__STUDY TEXT__:
★ ★ ★ ★ ★

Time to see how fast this code runs!

If you’re completely unfamiliar with benchmarking in Go, you may want to read Dave Cheney’s introduction first.

Let’s start with Generate. Since it doesn’t take any parameters, it’s easier to test.

func BenchmarkGenerate(b *testing.B) {
    for n := 0; n < b.N; n++ {
        rand.Seed(int64(42 * n))
        Generate()
    }
}

Now we can run this benchmark:

$ go test -bench=BenchmarkGenerate -run=X
goos: darwin
goarch: amd64
pkg: github.com/aaugustin/sudoku/go/sudoku
BenchmarkGenerate-8          148       7763004 ns/op
PASS
ok      github.com/aaugustin/sudoku/go/sudoku   2.034s

7.8 milliseconds seems to be in the right ballpark. I have a distant memory from previous experiments that generating a grid took hundreds of milliseconds in Python and milliseconds in C.

Perhaps you’re wondering about -run=X. It doesn’t match any test, and therefore nothing other than the benchmark runs.

I made the benchmark deterministic by seeding the random generator with a constant value. I also chose to change that value for each n. This provides a larger sample of the performance of Generate, which can vary quite a bit depending on the puzzle it creates.

In theory, changing the seed could make the benchmark less stable. However, running it for 20 seconds shows exactly the same performance, so it doesn’t seem like we have a stability problem. Besides, if BenchmarkGenerate can churn through more values of n in one second, for sure it’s getting faster, and I care more about measuring gains than about the absolute performance of Generate.

★ ★ ★ ★ ★

__USING THE INFORMATION__:
a) Reproduce everything in the Go benchmarking text from "I made the benchmark" down to "performance of Generate.".
b) According to the Go benchmarking text, why does the author change the random seed for each value of n in BenchmarkGenerate?
Rely only on the Go benchmarking text above.

__MATERIAL PROVIDED__:
★ ★ ★ ★ ★

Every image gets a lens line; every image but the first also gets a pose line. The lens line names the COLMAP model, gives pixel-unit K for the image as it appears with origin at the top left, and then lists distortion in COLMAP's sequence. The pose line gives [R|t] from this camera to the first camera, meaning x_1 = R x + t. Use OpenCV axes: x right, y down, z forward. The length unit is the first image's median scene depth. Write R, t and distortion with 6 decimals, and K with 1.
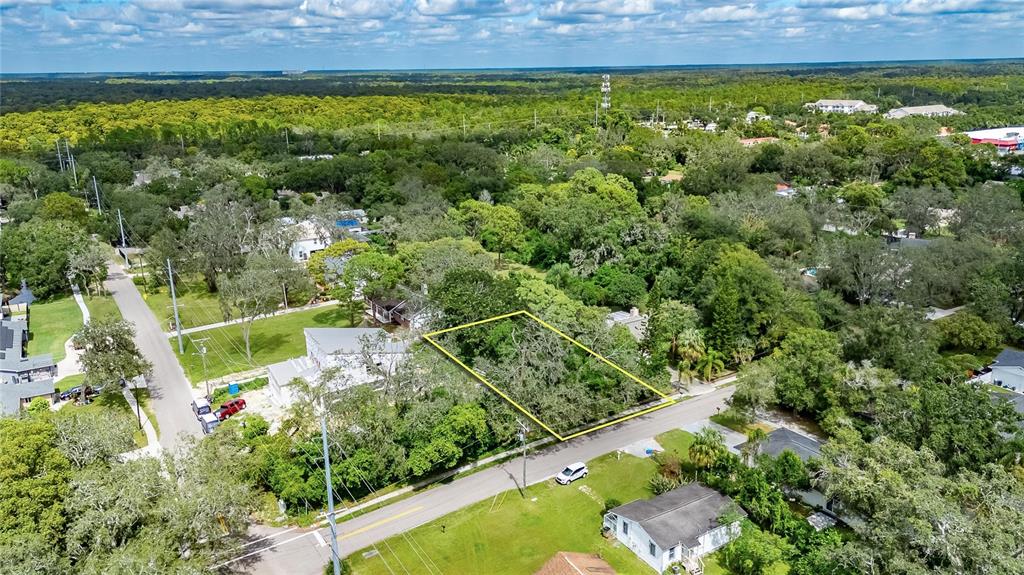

★ ★ ★ ★ ★

__SET OF ANSWERS__:
a)
I made the benchmark deterministic by seeding the random generator with a constant value. I also chose to change that value for each n. This provides a larger sample of the performance of Generate, which can vary quite a bit depending on the puzzle it creates.

In theory, changing the seed could make the benchmark less stable. However, running it for 20 seconds shows exactly the same performance, so it doesn’t seem like we have a stability problem. Besides, if BenchmarkGenerate can churn through more values of n in one second, for sure it’s getting faster, and I care more about measuring gains than about the absolute performance of Generate.

b) Changing the seed for each n gives a larger sample of how Generate performs. That matters because Generate's performance can vary quite a bit depending on the puzzle it creates.